Vision-Language Model Dialog Games for Self-Improvement
Ksenia Konyushkova, Christos Kaplanis, Serkan Cabi, Misha Denil
TL;DR
The paper introduces VLM Dialog Games, a scalable self-improvement framework where two vision-language models, a Describer and a Guesser, engage in goal-oriented dialogs over unlabelled images. Successful dialogs are automatically filtered to form a high-quality synthetic dataset, which is used to fine-tune the base VLM and iteratively improve performance. Experiments on general VQA benchmarks and robotics success detection demonstrate that fine-tuning on dialog-generated data improves both in-game dialog success and downstream visual understanding, with improvements generalizing across datasets.
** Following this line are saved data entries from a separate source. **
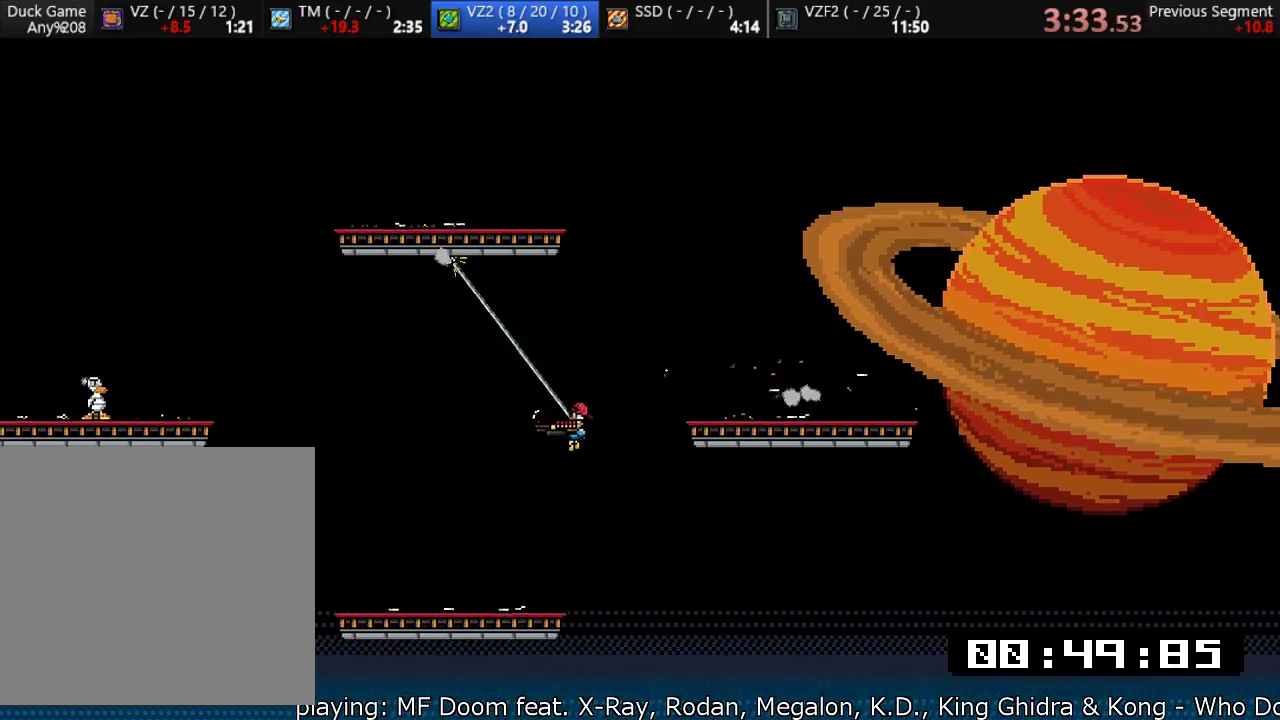
{"buttons": [], "left_stick": "left", "events": [[17, "CROSS", "up"], [417, "SQUARE", "down"], [483, "SQUARE", "up"]]}
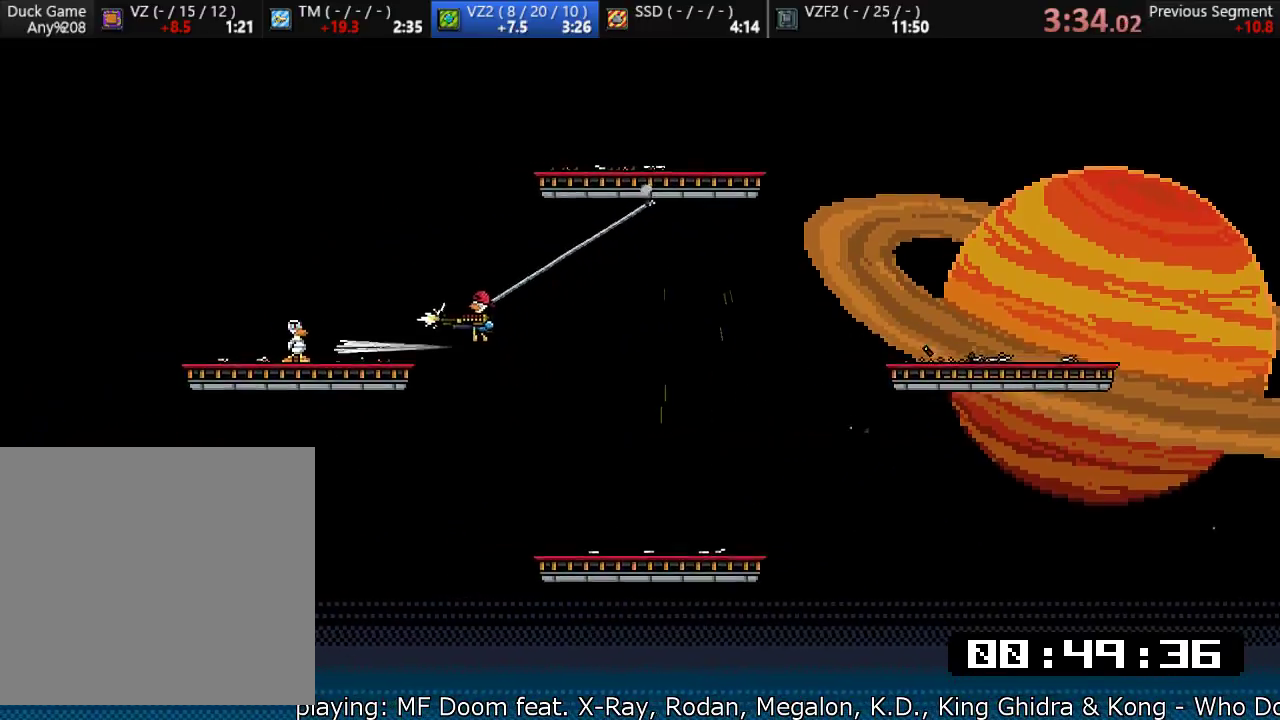
{"buttons": [], "left_stick": "right", "events": [[50, "SQUARE", "down"], [50, "left_stick", "right"], [117, "SQUARE", "up"], [300, "CROSS", "down"], [400, "CROSS", "up"]]}
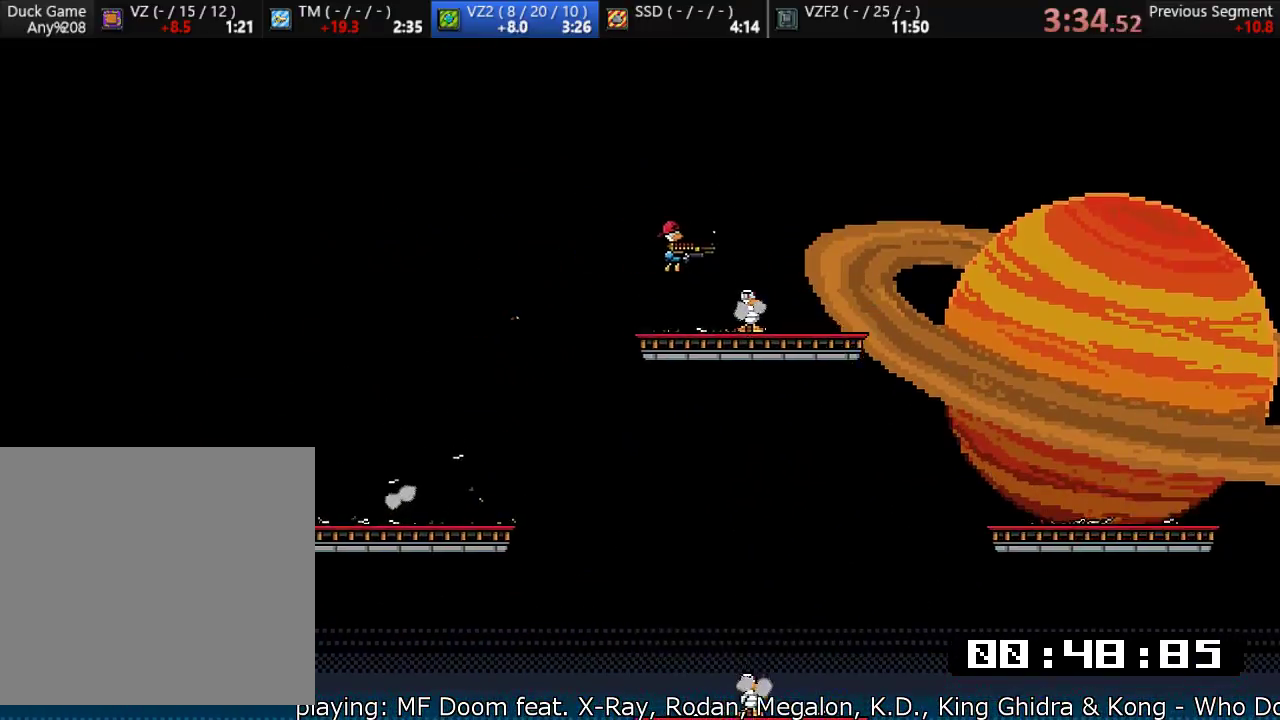
{"buttons": ["SQUARE"], "left_stick": "right", "events": [[33, "left_stick", "center"], [100, "left_stick", "left"], [367, "left_stick", "right"], [467, "SQUARE", "down"]]}
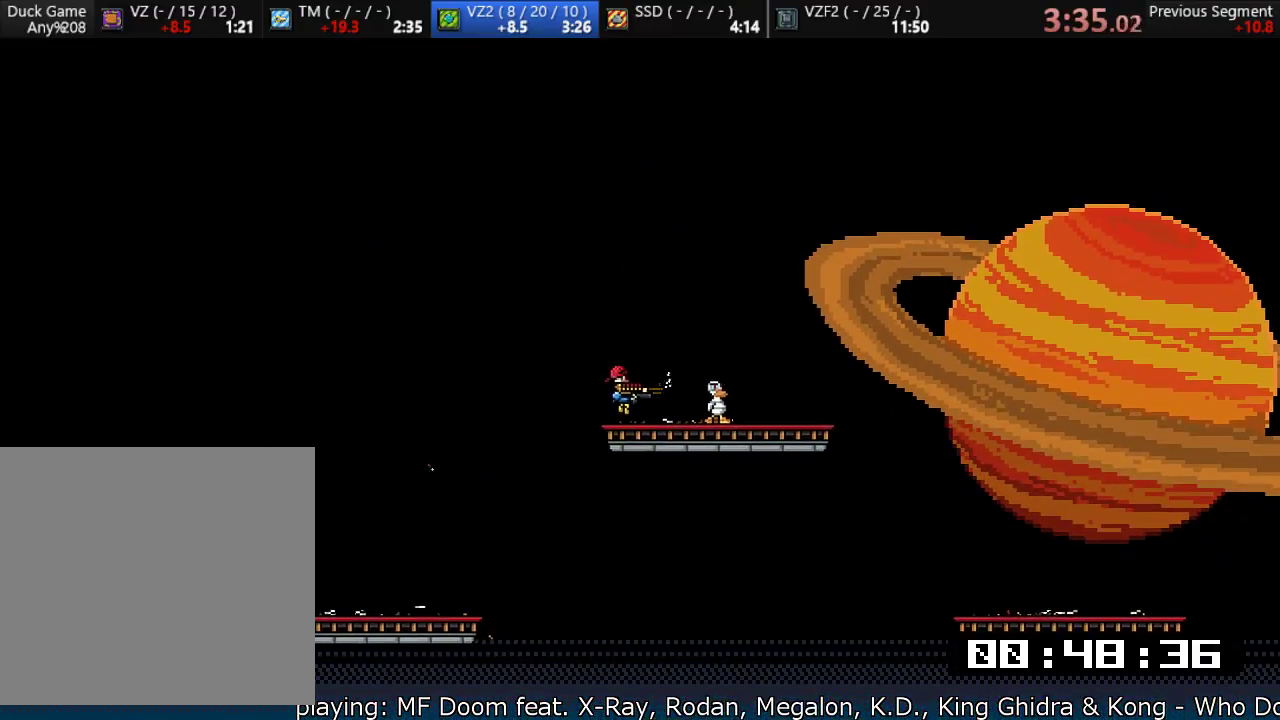
{"buttons": [], "left_stick": "right", "events": [[67, "SQUARE", "up"], [67, "left_stick", "up-left"], [133, "SQUARE", "down"], [200, "SQUARE", "up"], [300, "left_stick", "up-right"], [400, "left_stick", "center"], [500, "left_stick", "right"]]}
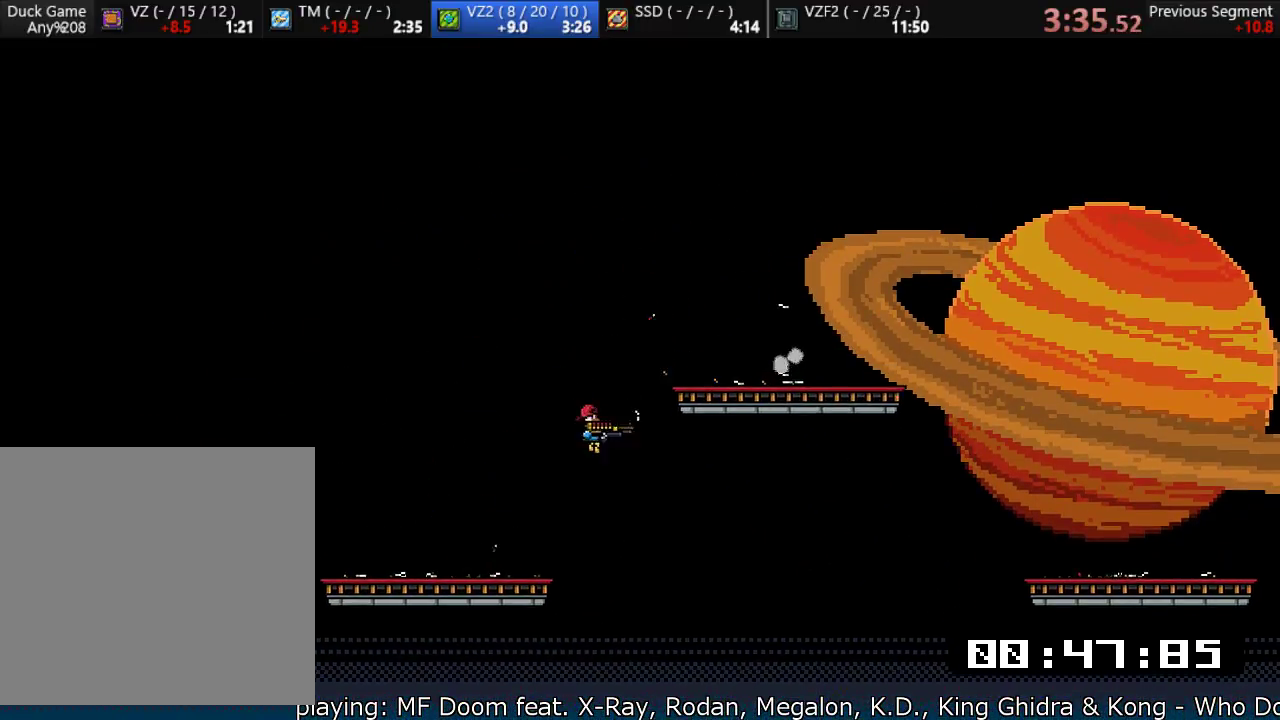
{"buttons": [], "left_stick": "down", "events": [[133, "left_stick", "center"], [383, "left_stick", "down"]]}
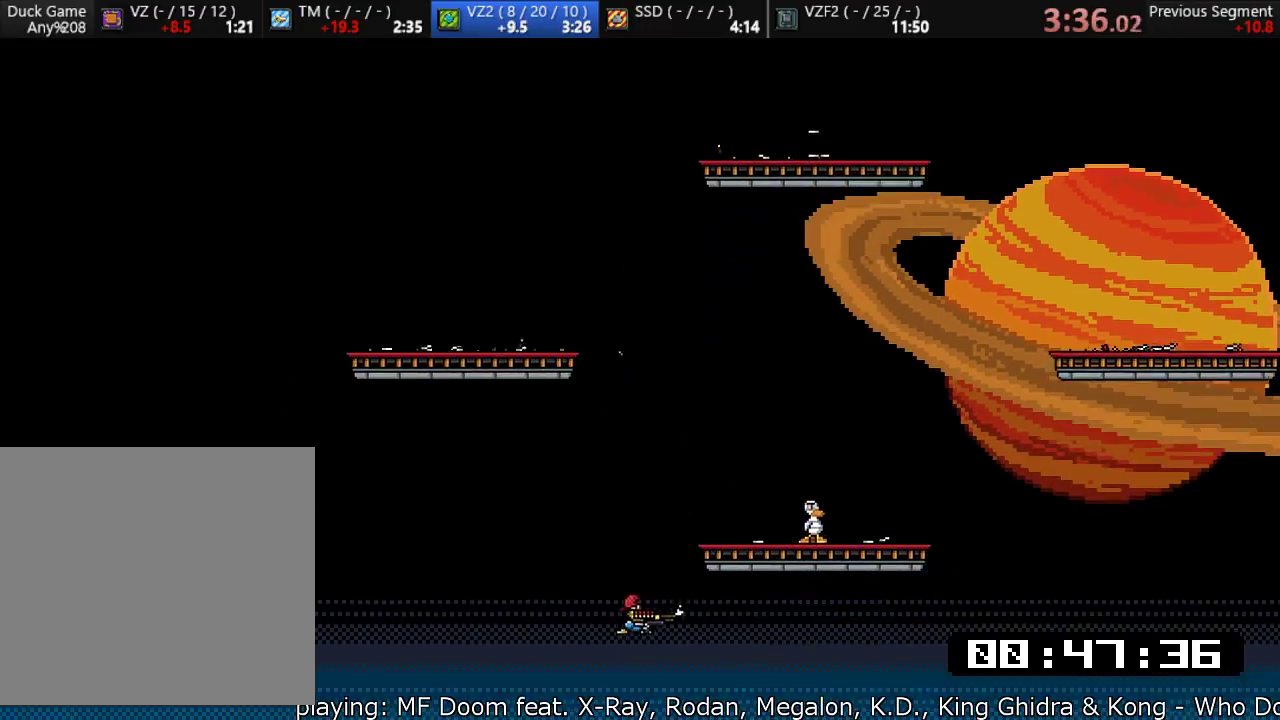
{"buttons": [], "left_stick": "down", "events": []}
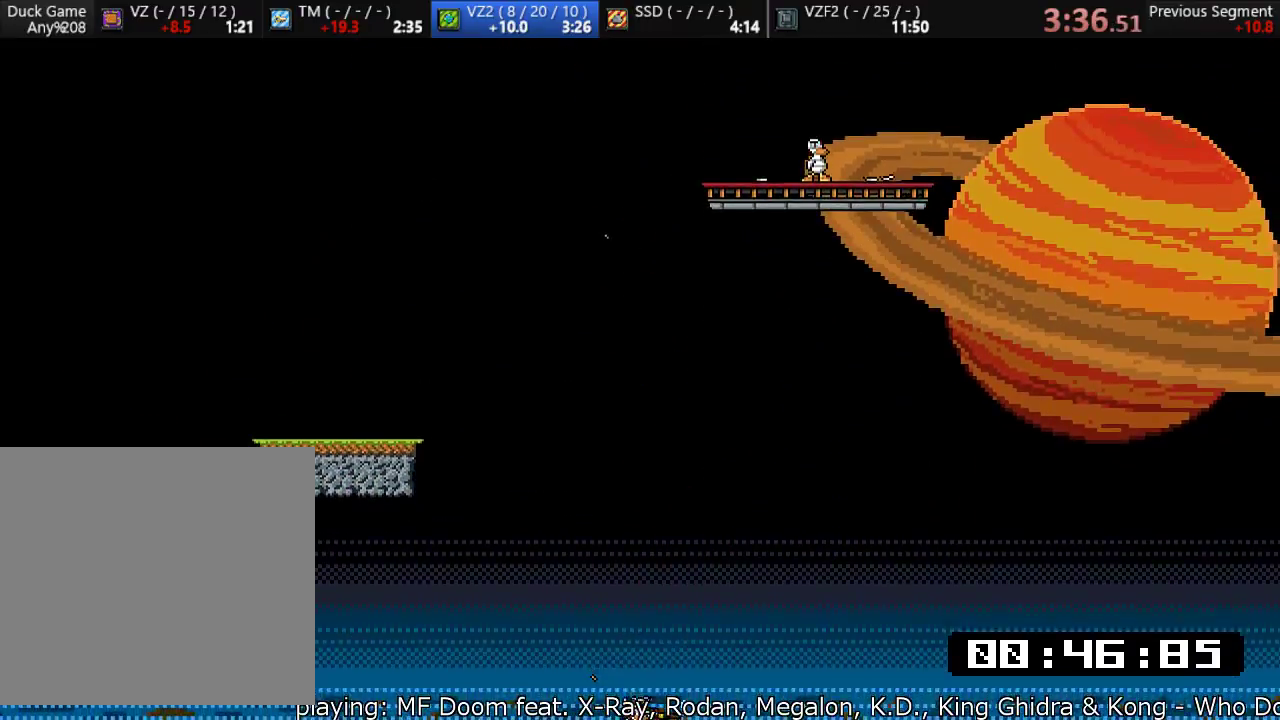
{"buttons": [], "left_stick": "center", "events": [[217, "left_stick", "center"]]}
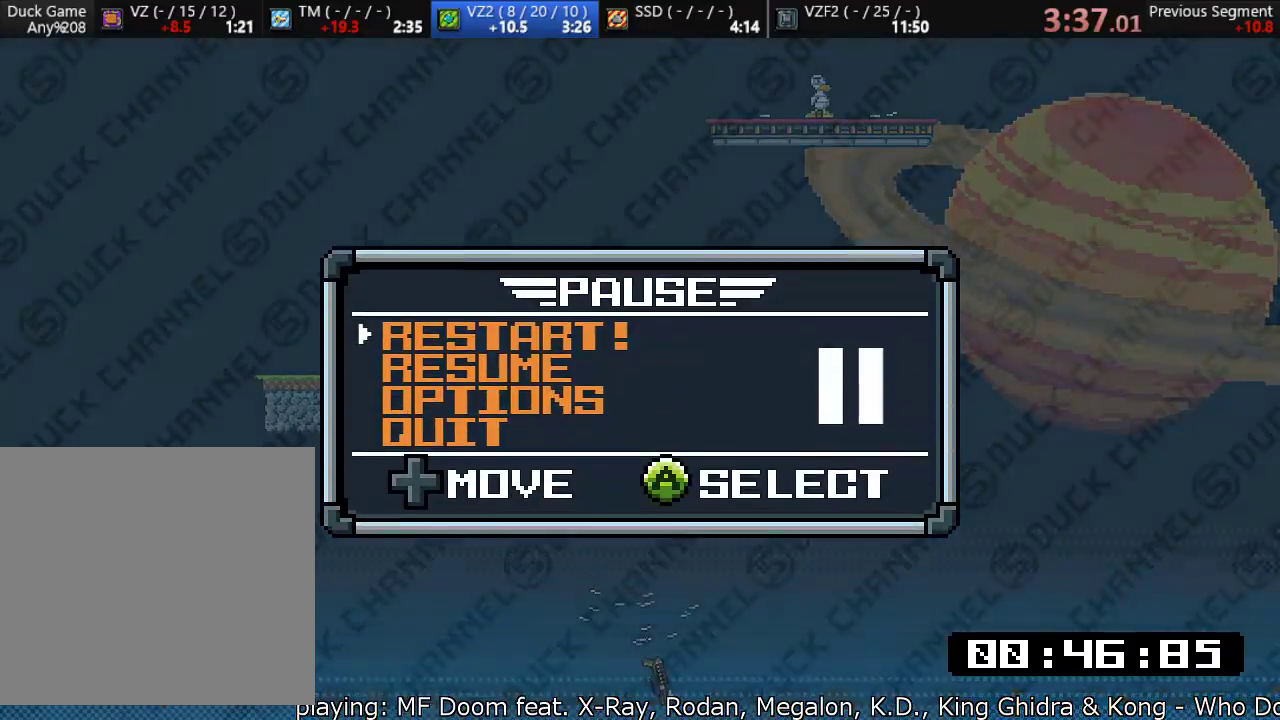
{"buttons": ["R1"], "left_stick": "center", "events": [[183, "left_stick", "up"], [250, "CROSS", "down"], [250, "R1", "down"], [350, "CROSS", "up"], [350, "left_stick", "center"]]}
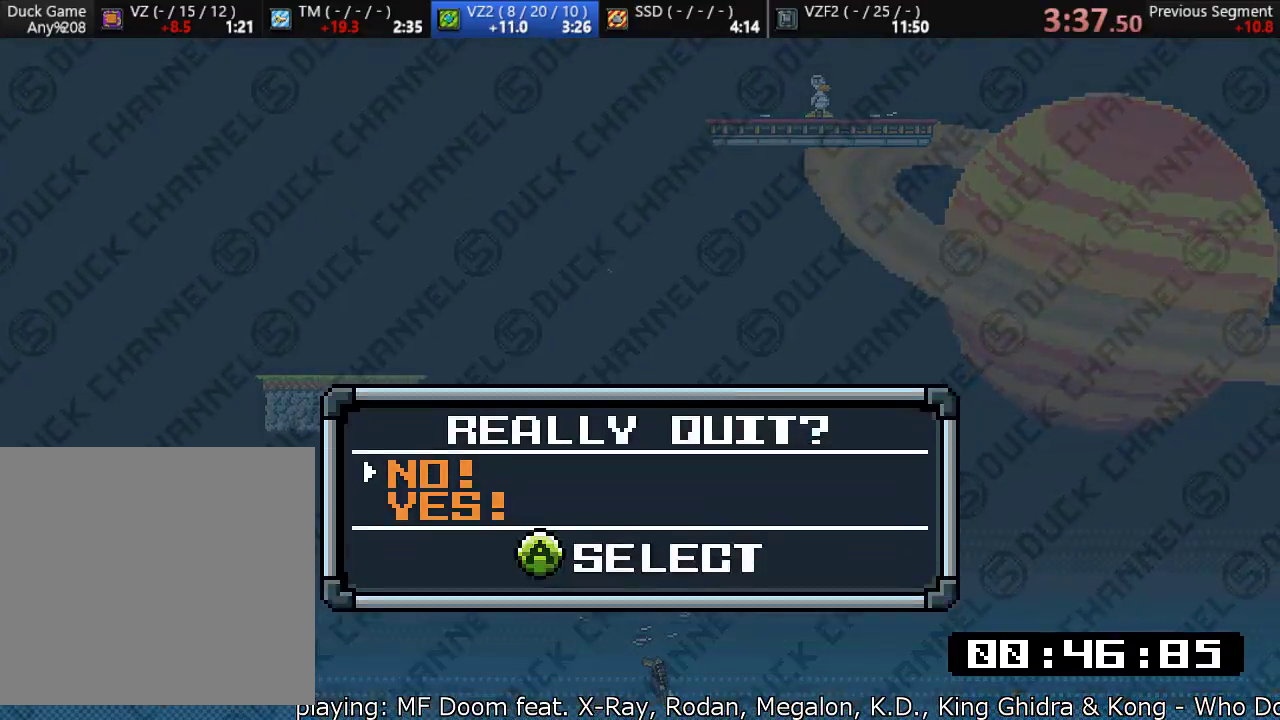
{"buttons": ["R1"], "left_stick": "center", "events": [[67, "R1", "up"], [250, "left_stick", "down"], [433, "R1", "down"], [433, "left_stick", "center"]]}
The approach emphasizes data efficiency, domain adaptation, and minimal supervision, offering a promising recipe for self-improving VLMs in data-scarce settings.
Abstract
The increasing demand for high-quality, diverse training data poses a significant bottleneck in advancing vision-language models (VLMs). This paper presents VLM Dialog Games, a novel and scalable self-improvement framework for VLMs. Our approach leverages self-play between two agents engaged in a goal-oriented play centered around image identification. By filtering for successful game interactions, we automatically curate a high-quality dataset of interleaved images and text. We demonstrate that fine-tuning on this synthetic data leads to performance gains on downstream tasks and generalises across datasets. Moreover, as the improvements in the model lead to better game play, this procedure can be applied iteratively. This work paves the way for self-improving VLMs, with potential applications in various real-world scenarios especially when the high-quality multimodal data is scarce.